Greenidge spokesman Michael McKeon did not respond to a phone call and emails seeking details on why Greenidge’s plans to close the landfill and build the solar project were omitted from the SEC-requried disclosure statement.
Lockwood has been an environmental headache for Greenidge’s parent company, Connecticut-based Atlas Holdings, since it bought it with the Dresden power plant in 2014. The landfill was a legacy of the plant’s decades of operation as a coal-burner under previous ownership before Atlas Holdings converted it to burn natural gas.
In February 2015, Lockwood entered into a consent agreement with the DEC that laid out a schedule for eliminating the toxic discharges of its leachate pond into surrounding groundwater.

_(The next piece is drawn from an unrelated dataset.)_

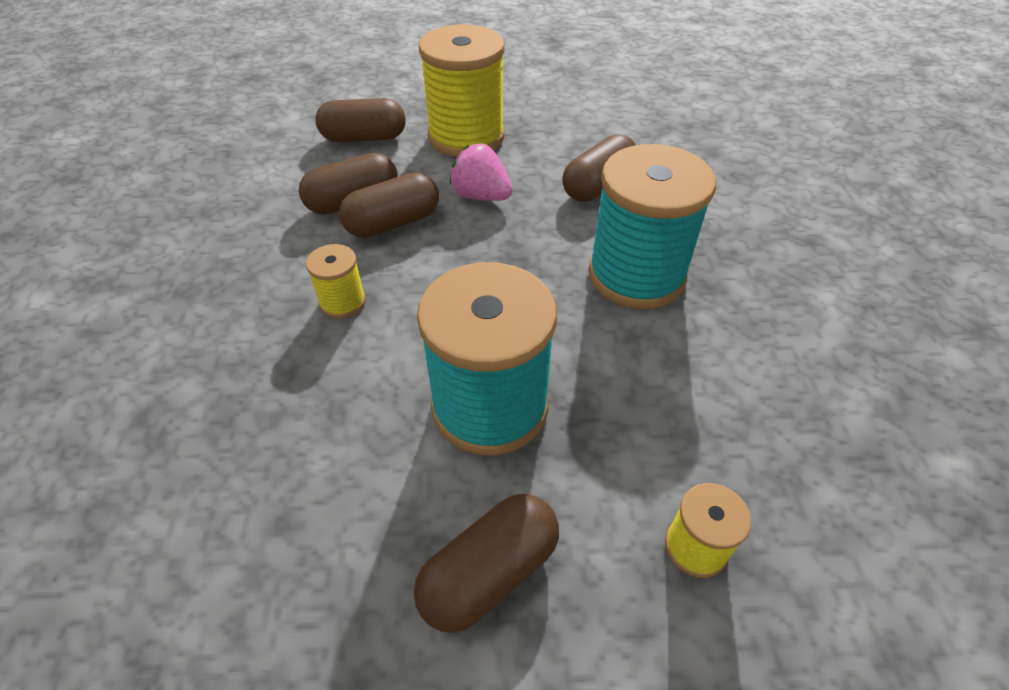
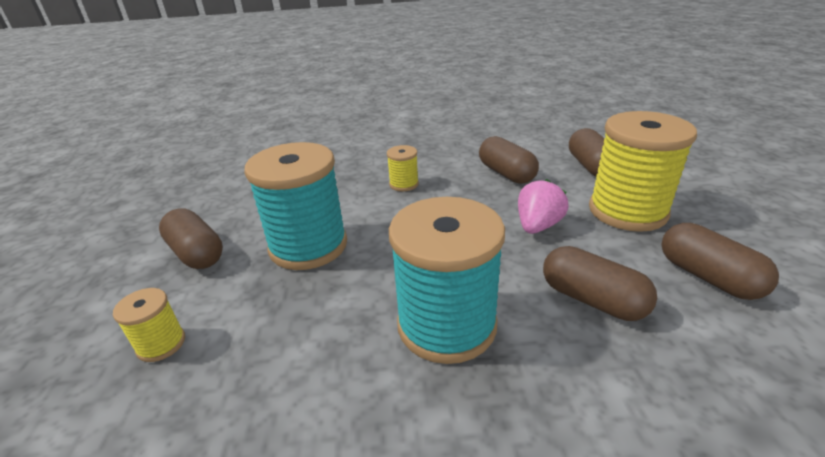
camera: 90 degrees right, 15 degrees down
(393, 223) = (487, 191): brown capsule -> brown capsule (708, 277)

It required that the leachate to be separated from stormwater, re-routed to a holding tank and then treated and disposed of. In addition, contaminated sediment from the leachate pond was to be removed and disposed of. All those steps were to be accomplished by October 1, 2016.
That did not occur. The DEC granted extensions. Then it granted further extensions.
An August 19, 2019 letter from Daigler Engineering to the DEC referred to an “unlined leachate treatment pond.”
Four months later, McKeon told the Finger Lakes Times newspaper that Lockwood/Greenidge had “recently completed a $1 million project that includes upgrading and installing a new liner under the leachate treatment pond.”
But Ensol’s 2020 annual groundwater report does not confirm that the pond liner was actually installed.
Rather, it states: “An assessment of corrective measures and selection of remedy were completed as part of the (2015) consent order. The remedy chosen was to remediate the leachate pond by removing and properly disposing of accumulated sediments, installing a geomembrane liner system …
“Activities associated with this consent order that occurred during 2020 include submittal of revised record drawings for the aforementioned construction…”
WaterFront submitted questions to McKeon by email this week on whether the leachate pond liner had in fact been installed. He neither responded to the questions nor acknowledged them.
Enck said she fully supported the construction of solar farms on closed landfills, but she expressed skepticism about the plan Greenidge outlined in its press release.
“We’ll take it seriously when it’s built,” she said. “But 5 megawatts is nowhere close to the amount of energy they’ll be using (to mine bitcoin). “It’s more window dressing that a solution to the climate crisis.”